** SUPPLIED RECORDS follows **

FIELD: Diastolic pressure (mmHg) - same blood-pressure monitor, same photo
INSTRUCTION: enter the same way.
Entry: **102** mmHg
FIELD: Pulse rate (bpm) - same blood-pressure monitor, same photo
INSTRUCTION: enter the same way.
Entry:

** End of SUPPLIED RECORDS **

* PROMPT *
Copy the records above with "monitor" replaced by "meter" everywhere, leaving everything else unchanged.

* RESULT *
FIELD: Diastolic pressure (mmHg) - same blood-pressure meter, same photo
INSTRUCTION: enter the same way.
Entry: **102** mmHg
FIELD: Pulse rate (bpm) - same blood-pressure meter, same photo
INSTRUCTION: enter the same way.
Entry:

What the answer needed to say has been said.